Long story short: save the internerd for the after party.

Write now. Write well. Write on.

-LW

I wrote today.

Are there three words in the English language that, when placed side by side by side, are more attractive, alluring, and meaningful than these three words?

I wrote today.

Can you write those words right now and mean it? If you consider yourself a writer, I wish their bliss upon you. My writing, as of late, has largely consisted of editing. The short of it is that I conceived an idea for a novel not quite two years ago (I know the exact date because Google Calendar rules my life). Two years is a long time to be stewing in something. Have you ever done that? Have you ever had a genius of an idea but just sat on it, writing bits and pieces as you go, but never really fully committing to what it could be? Well I’m here to tell you that whatever your idea is, it could be great, if only you would let it. You’re writing for some reason and I assume that reason is because you believe in your story. So why not set it free? What do you have to lose?

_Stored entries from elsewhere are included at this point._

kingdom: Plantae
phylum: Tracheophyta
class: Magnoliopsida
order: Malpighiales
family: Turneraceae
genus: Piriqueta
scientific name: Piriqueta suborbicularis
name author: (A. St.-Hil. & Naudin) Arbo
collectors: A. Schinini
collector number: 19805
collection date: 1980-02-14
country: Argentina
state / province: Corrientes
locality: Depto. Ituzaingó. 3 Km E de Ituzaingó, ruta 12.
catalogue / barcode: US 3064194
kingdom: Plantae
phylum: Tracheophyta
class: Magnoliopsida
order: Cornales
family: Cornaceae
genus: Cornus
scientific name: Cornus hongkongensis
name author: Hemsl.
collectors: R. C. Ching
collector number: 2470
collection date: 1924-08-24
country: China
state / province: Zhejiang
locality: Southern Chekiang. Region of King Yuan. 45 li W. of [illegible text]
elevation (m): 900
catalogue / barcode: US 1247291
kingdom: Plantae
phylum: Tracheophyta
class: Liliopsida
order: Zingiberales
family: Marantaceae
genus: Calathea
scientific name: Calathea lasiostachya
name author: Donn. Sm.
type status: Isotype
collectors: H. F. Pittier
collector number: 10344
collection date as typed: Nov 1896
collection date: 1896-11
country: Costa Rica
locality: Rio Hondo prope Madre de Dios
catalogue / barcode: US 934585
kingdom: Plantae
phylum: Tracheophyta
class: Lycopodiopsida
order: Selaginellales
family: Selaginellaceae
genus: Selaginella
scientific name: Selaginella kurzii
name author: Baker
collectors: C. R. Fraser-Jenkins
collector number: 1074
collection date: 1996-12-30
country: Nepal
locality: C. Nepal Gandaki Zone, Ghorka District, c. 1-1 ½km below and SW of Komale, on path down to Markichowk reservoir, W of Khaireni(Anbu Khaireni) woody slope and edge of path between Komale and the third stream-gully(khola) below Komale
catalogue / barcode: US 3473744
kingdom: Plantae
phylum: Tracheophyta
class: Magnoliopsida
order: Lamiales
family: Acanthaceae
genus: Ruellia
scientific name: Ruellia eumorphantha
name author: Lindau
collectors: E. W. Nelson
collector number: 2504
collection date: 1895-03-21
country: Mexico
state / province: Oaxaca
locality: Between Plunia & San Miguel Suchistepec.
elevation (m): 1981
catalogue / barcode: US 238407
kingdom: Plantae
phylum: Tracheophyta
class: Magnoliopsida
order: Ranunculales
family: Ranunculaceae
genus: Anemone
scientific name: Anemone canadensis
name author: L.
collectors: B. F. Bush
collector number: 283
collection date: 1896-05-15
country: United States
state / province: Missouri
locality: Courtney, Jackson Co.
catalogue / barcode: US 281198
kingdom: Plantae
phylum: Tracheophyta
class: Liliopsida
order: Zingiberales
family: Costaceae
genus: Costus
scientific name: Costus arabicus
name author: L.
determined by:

I’m actually nearing the end of this particular work and this is how I did it. I dilly-dallied for a long long time. Skip that step if you haven’t already. Take this that I have learned from that wasteful period to heart: write it down. I’ll say it again. Write it down. I’ll expand on that thought. Write it all down. Write it down write it down write it down. And then, when you stop, it’s ok. Take a break. Take a day or a week or a month at most but then come back, and write it down again. Just keep going. Writing is easy. It’s editing that’s hard.

So here I am and I’m editing. The way I do it is I started at the beginning. Chapter One. I went through it and I worked it. I worked the living hell out of it. I rewrote it and I studied it and I rewrote it again. And then I moved on to the flaming heap of crap that was Chapter Two and I did the same meticulous work with that. And so on and so on.

Today, I very proudly finished editing/re-writing Chapter Nine. During my day’s painstaking highs and lows, I have discovered that it is a short chapter and tomorrow, I will fuse it to Chapter Ten making one great big wonderful, polished and supercharged breaker breaker one Niner (did I hear a Niner in there?). I’m so excited I almost don’t want to sleep through the night. But I have to. If, for no other reason than the gross fact that I scratched my cornea with my contact last night and my eyeball is still healing. Eww! Did you just read that right? Why did I write that? I guess because it’s true. And it’s painful. And I wrote like a fucking madman today anyway. I wrote through the pain and I feel all the prouder for it.

I’m going to celebrate by cooking up some beef stir fry, drinking scotch, and donning a homemade eye patch made out of dryer sheets and duct tape.